1:空気を読んだそのあとに (デキルヤツノ条件):NBonline(日経ビジネス オンライン)

このコラムを書いた降旗学氏はこう述べる。

 私が違和感を覚えるのは、これをビジネスシーンに置き換えた場合だ。
 結論からさきに言おう。
 私は、空気を読めるほうが実は怖ろしいと思っている。


そして、具体的な例を挙げている。


ミートホープ社には、「泥をかぶるのは工場長、社長一族はシラを切り通すという決め事が、経営陣に一致した“空気”」があったことを挙げる。だが、「三男専務は皆で示し合わせていた決定事項をぶち壊しにした」。それに対し、「知らぬ存ぜぬで通すと決めた“経営陣の空気”を見事に読み切った会見が船場吉兆だ」とする。

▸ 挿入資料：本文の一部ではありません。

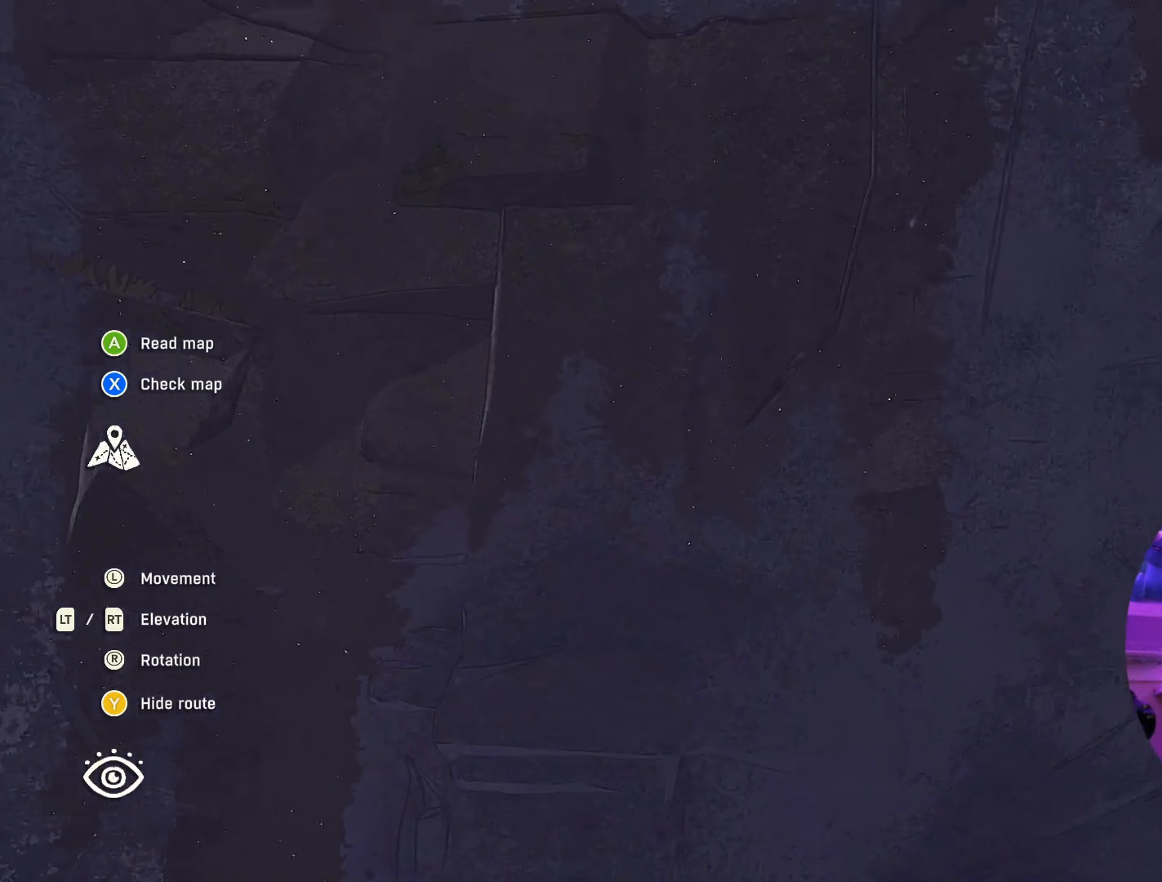
{"buttons": [], "left_stick": "down", "right_stick": "center", "events": [[84, "left_stick", "center"], [367, "left_stick", "down"]]}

さて、ここで疑問が湧く。「空気を読めるほうが実は怖ろしい」の「怖ろしい」とは一体どういう意味での「怖ろしい」なのか?


シラを切り通されれば「消費者」にとって怖ろしいことだったとは言えるだろう。だけど、経営者にとってはそうではない。現にミートホープ社は破産し、社長は逮捕された。シラを切り通すことに成功すれば、違った展開になったかもしれない。いや、それは無理な話で、遅かれ早かれ事は露見すると考えることも可能であり、おそらくそうなっただろう。だから不祥事が発覚したからには一刻も早く包み隠さず真相を話すべきだとは言える。そうすれば情状酌量の余地が多少はできる。それを阻害する「空気」は「怖ろしい」ともいえる。


ただ、消費者にとっての「怖ろしい」と、経営陣にとっての「怖ろしい」は意味が違う。両者をひとまとめにして「怖ろしい」と言っているのか、それともどちらかの意味で「怖ろしい」と言っているのか、判断がつきかねる。